Alors qu’il reste peu de temps avant l’élection, Harris essaie de plaire à tout le monde. Mais cette politique peut lui faire tout perdre, surtout avec la contradiction entre les paroles et les actes. D’une part, Harris appelle à l’arrêt de la guerre et à l’allègement des souffrances humaines et, d’autre part, elle continue à soutenir Israël politiquement, militairement et économiquement en tant que vice-président. Partant, ses positions ambigües sur la question de l’arrêt de la guerre contre Gaza peuvent réduire ses chances de remporter les élections.

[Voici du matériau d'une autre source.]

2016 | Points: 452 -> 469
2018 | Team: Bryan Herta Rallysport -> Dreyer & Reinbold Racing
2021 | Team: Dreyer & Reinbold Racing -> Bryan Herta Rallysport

Quant à Trump, bien qu’il soutienne le plus Israël et Netanyahu, il essaie également d’adopter une position équilibrée pour des considérations électorales. D’une part, il courtise le lobby juif et les pro-Israéliens en affirmant son soutien à Israël et en confirmant que s’il avait été au pouvoir, le déluge d’Al-Aqsa ne se serait jamais produit. D’autre part, il courtise les opposants à la politique de Biden et à la persistance de la guerre, confirmant qu’il oeuvrera à mettre immédiatement fin à la guerre et à instaurer la paix par la force, selon sa vision. Contrairement à la politique vague et contradictoire des démocrates, Trump adopte une politique plus claire et plus décisive envers la guerre à Gaza et il est mieux disposé à faire pression sur Netanyahu pour arrêter la guerre et accepter la paix.
En contrepartie, Netanyahu exploite au maximum la scène électorale américaine et les enchères politiques entre les démocrates et républicains afin d’obtenir les plus grands gains pour lui et pour sa coalition radicale. Et ce, afin de rester au pouvoir le plus longtemps possible et d’obtenir encore plus de soutien politique, militaire et économique américain, que ce soit de l’Administration Biden ou du futur président. Netanyahu est conscient que Biden, au cours de ses derniers mois au pouvoir, est devenu incapable d’exercer une pression réelle sur le gouvernement israélien pour le pousser à entrer dans des négociations et parvenir à un accord pour l’échange des otages, l’arrêt de la guerre ou le désamorçage de l’escalade régionale, afin de ne pas mettre en colère le lobby juif ou réduire les chances de victoire de Harris. Netanyahu soutient également le retour de Trump à la Maison Blanche. Raison pour laquelle il cherche à prolonger la guerre et l’escalade dans la région pour embarrasser Biden et Harris et avorter toute tentative de parvenir à un accord. Il fait tout pour faire échouer les négociations en posant des conditions draconiennes. A chaque fois que s’approche la conclusion d’un accord, comme cela s’est produit après la déclaration tripartite égyptienne, américaine et qatarie, Netanyahu pose de nouvelles conditions ou entame une nouvelle escalade. Puis, il prétend que la résistance palestinienne est responsable de l’échec de l’accord. Mais en fait, Netanyahu est le premier responsable de cet échec. En plus, l’ambiguïté de la position américaine actuelle encourage le gouvernement de Netanyahu à poursuivre son escalade et à adopter la politique de la corde raide, dont tout le monde paiera le prix.